* [ACTION ITEM A]
In the text on JavaScript primitive and reference data types, what is the Heap used for?
* [ACTION ITEM B]
Continue the text on JavaScript primitive and reference data types, starting after its last sentence.

* [TEXT FOR ANALYSIS]
------
Primitive and Reference Data types in JavaScript

There are various data types in JavaScript like – String, Number, Boolean, Object etc.

But if you categorize these data types according to memory allocation, then you find two main data types – Primitive and Non-Primitive or Reference data types.

1. Primitive data types in JavaScript

Primitive data types are stored on a stack. A Stack is a place of memory where the computer stores the types of data that are small in size.

Although a Stack is smaller in size than Heap memory, but it is much faster than the Heap memory to store and retrieve data.

Primitive data types

  • string
  • number
  • bigint
  • boolean
  • undefined
  • symbol
  • null

How are primitive data types stored in memory?

Primitive data types in Memory

The values of all variables having primitive type will be stored in the stack memory.

Primitives are Copied by their value

When a variable copies another existing variable that holds a primitive value, the value of the existing variable will copy to the new variable. And when you change the value of the new variable it does not affect the value of other variables.

Testing of Primitive data Types in console

2. Reference data types in JavaScript

Reference data types are stored on a Heap. Heap is also part of a memory like stack, but it is used for the dynamic memory allocation.
------
* [DATA FOR ANALYSIS]
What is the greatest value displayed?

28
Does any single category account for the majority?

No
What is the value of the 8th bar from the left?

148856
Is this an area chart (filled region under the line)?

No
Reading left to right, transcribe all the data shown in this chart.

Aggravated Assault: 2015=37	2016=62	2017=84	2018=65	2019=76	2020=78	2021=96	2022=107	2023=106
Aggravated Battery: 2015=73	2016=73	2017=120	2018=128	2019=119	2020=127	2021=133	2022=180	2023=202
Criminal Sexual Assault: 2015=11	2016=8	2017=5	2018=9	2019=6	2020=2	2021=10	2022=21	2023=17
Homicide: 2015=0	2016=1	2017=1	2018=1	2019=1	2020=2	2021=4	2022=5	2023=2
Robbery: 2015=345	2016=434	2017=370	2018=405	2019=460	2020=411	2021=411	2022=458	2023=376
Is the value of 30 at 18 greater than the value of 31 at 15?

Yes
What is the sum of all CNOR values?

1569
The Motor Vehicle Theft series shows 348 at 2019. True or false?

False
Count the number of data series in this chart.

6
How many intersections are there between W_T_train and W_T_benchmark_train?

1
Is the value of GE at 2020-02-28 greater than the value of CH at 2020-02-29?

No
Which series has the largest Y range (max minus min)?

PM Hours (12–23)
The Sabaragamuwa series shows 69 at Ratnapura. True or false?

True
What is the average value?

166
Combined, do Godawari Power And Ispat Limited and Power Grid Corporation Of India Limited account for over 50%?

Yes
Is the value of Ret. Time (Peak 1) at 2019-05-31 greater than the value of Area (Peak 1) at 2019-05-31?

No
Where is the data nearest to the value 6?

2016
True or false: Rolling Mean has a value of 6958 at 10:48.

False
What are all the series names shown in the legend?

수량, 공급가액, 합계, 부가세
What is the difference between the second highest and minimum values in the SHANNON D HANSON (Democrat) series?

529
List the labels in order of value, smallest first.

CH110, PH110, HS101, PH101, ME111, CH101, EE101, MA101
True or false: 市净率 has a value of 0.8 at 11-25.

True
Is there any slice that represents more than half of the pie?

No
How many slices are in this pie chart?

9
------
* [WRITTEN REPLY A]
Dynamic memory allocation.

* [WRITTEN REPLY B]
Unlike primitive data types, reference data types are dynamic in nature, means they do not have a fixed size (Size can be increased or decreased), and that’s why Reference data types are perfect for storing in the heap.

Reference data types

  • Object
  • Function
  • Array

Reference data type example

In the following code you can see there is a variable a that holds an object that contains name and age properties.

In the very next the b variable copied the a variable (let b = a).

After that, the name property of the b variable (b.name) has been changed from "John" to "Mark".

Now when we console.log both variables, we see that the b.name as well as a.name have also changed into "Mark". Why is this happening?

let a = {
    name:"John",
    age:22
};

let b = a;

b.name = "Mark";

console.log('a => ', a);
console.log('b => ', b);
a =>  { name: 'Mark', age: 22 }
b =>  { name: 'Mark', age: 22 }
Testing of Reference data types in JS Console

How are reference data types stored in memory?

When you assign an object to a variable, the object will be stored in the heap memory with a unique address (the address is to uniquely identify the object).

After storing the object in the heap, the address of the object will be stored in the stack for the variable, so the variable can access the object through the address. Look at the following image

Reference data types in Memory

When you Copy a JavaScript Object

When you copy a JavaScript Object (which is a reference type of data), It does not copy the object, It copies the address of the object, which means they are pointing to the same object.

So if you make a change on an object via a variable, the change will reflect all the variables that are pointing to the object.